Steve Rotheram said:
“Simply focusing on areas that are already overheating is one of the biggest obstacles to a National Industrial Strategy. The greatest potential to boost UK productivity lies is areas beyond the M25, but this will not happen without radical structural and cultural change.”
Among the evidence of structural bias cited by the Metro Mayor were:
- A growing establishment lobby — supported by amongst others Chair of the National Infrastructure Commission, Lord Adonis — promoting the case for London’s Crossrail 2 ahead of the urgently needed Northern Powerhouse Rail which is vital to connecting the economies of Northern cities.
- An ongoing infrastructure investment imbalance that favours the South by a factor of 6 to 1.
- A Treasury Benefit Cost Ratio evaluation model for major projects that discriminates in favour of areas with higher incomes, land values and tax receipts.
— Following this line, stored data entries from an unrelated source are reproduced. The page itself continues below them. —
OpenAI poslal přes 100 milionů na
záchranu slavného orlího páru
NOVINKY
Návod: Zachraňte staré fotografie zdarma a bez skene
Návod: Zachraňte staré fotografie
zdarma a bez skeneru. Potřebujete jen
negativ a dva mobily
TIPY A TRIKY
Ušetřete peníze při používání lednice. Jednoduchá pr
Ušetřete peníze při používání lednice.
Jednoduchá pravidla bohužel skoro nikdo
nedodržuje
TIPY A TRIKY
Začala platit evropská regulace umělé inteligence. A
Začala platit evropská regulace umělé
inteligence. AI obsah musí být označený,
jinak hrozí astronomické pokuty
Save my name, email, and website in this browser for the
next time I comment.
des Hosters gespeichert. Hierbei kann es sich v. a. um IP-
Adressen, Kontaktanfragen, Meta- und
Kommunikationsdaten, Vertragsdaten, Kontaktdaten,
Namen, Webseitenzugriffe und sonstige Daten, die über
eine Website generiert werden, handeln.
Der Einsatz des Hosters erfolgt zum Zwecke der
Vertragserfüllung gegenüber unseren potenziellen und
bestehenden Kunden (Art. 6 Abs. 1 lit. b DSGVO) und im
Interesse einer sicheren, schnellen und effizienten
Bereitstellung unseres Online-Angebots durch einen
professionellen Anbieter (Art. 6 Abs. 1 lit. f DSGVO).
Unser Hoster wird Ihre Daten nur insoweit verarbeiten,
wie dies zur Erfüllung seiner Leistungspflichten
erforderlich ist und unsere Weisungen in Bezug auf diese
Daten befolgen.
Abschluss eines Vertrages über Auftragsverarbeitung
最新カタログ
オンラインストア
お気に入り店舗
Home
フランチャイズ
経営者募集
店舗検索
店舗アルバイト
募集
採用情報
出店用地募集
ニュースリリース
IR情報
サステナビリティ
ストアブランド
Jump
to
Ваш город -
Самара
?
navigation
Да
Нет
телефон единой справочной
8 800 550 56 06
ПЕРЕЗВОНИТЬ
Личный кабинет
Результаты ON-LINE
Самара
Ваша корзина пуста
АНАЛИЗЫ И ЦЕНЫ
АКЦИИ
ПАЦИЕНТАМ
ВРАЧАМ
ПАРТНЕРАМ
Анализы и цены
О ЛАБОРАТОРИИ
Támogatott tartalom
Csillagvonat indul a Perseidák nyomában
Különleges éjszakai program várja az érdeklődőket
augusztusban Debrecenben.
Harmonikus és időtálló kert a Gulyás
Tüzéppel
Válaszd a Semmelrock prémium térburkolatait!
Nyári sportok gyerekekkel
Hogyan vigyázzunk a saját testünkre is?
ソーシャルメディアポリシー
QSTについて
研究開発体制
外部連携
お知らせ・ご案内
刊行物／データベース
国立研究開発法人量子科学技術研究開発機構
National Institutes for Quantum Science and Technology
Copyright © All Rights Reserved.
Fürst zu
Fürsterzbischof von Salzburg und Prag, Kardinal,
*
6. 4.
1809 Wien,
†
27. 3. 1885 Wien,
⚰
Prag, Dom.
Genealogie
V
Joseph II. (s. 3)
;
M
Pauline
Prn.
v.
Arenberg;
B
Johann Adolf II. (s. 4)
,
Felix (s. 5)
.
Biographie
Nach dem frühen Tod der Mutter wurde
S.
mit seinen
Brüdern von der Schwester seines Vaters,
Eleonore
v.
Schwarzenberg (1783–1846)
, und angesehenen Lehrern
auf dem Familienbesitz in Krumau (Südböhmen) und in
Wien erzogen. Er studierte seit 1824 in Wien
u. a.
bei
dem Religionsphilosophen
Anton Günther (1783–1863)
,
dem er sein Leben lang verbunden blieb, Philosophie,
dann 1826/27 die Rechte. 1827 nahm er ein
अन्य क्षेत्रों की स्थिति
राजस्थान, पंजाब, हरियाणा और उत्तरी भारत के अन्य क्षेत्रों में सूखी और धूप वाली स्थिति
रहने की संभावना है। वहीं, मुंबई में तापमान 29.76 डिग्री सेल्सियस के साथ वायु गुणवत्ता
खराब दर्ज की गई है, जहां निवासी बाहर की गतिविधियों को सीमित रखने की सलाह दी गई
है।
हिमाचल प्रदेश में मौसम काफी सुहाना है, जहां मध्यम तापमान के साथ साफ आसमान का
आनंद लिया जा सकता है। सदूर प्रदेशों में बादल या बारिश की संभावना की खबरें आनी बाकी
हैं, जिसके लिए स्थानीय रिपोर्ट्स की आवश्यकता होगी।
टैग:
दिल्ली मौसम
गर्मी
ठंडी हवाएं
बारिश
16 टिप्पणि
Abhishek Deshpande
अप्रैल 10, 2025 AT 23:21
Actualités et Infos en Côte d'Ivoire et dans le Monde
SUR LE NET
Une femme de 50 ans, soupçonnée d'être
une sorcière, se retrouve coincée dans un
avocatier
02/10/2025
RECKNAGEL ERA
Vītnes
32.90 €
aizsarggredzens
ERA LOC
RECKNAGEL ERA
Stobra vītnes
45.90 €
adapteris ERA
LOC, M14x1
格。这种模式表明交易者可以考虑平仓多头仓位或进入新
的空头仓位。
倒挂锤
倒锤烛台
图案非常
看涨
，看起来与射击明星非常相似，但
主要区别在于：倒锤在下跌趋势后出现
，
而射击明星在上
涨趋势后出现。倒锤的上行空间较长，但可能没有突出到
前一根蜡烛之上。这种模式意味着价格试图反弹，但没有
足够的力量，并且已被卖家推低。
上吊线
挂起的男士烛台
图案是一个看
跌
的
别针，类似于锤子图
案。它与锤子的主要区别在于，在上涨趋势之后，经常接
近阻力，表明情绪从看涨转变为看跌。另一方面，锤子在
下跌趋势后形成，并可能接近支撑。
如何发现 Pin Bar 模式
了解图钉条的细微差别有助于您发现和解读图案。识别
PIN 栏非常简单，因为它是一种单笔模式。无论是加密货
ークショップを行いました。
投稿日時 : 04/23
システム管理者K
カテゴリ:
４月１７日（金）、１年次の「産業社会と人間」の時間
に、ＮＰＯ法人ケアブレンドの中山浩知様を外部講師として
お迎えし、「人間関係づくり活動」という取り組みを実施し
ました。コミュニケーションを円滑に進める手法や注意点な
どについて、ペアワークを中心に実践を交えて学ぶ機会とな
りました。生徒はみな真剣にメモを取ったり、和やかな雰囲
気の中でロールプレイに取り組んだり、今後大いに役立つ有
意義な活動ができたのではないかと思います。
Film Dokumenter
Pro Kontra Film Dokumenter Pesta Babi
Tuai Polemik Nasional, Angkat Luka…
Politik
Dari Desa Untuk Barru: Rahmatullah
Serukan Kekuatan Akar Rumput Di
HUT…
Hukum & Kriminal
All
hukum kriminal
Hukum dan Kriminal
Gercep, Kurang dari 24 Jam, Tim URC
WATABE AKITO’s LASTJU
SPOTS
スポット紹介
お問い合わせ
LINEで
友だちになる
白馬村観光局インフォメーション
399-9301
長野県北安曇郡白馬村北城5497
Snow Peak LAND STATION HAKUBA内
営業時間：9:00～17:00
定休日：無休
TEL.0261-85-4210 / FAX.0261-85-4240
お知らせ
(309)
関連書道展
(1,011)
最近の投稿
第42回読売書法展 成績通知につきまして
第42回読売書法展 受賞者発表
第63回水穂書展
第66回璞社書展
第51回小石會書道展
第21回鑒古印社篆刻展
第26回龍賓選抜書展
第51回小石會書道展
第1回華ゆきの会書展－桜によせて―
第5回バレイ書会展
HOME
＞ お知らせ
- A massive imbalance in UK Research Council awards with nearly 50% of all money being granted to Universities within the Golden Triangle – reflecting the fact that 12 out of 13 of the UKRI’s non executives are South East-based.
Steve Rotheram stressed that the North’s case for a greater share of national investment was not a call for preferential treatment, but was based on hard economic sense and the urgent need for the country to realise the productive potential of all its assets and communities. Re-balancing was not about fairness, but about growth and productivity. For this reason, he suggested, it was vital that future investment decisions by Government should be considered against a new Treasury evaluation model that was explicitly linked to their re-balancing potential.
The Metro Mayor added:
“We need a thorough and unequivocal commitment to greater devolution as the only way to overcome hard-wired bias and metro-centric default positions. Our universities have a massive role to play in creating alternative centres of innovation and growth and becoming active agents for a genuinely devolved and balanced UK economy.”
He also rejected Michael Gove’s recent claim that “we have too many experts” as facile populism, and stressed the value of academic expertise and rigour in responding to challenges and changes unprecedented in peacetime.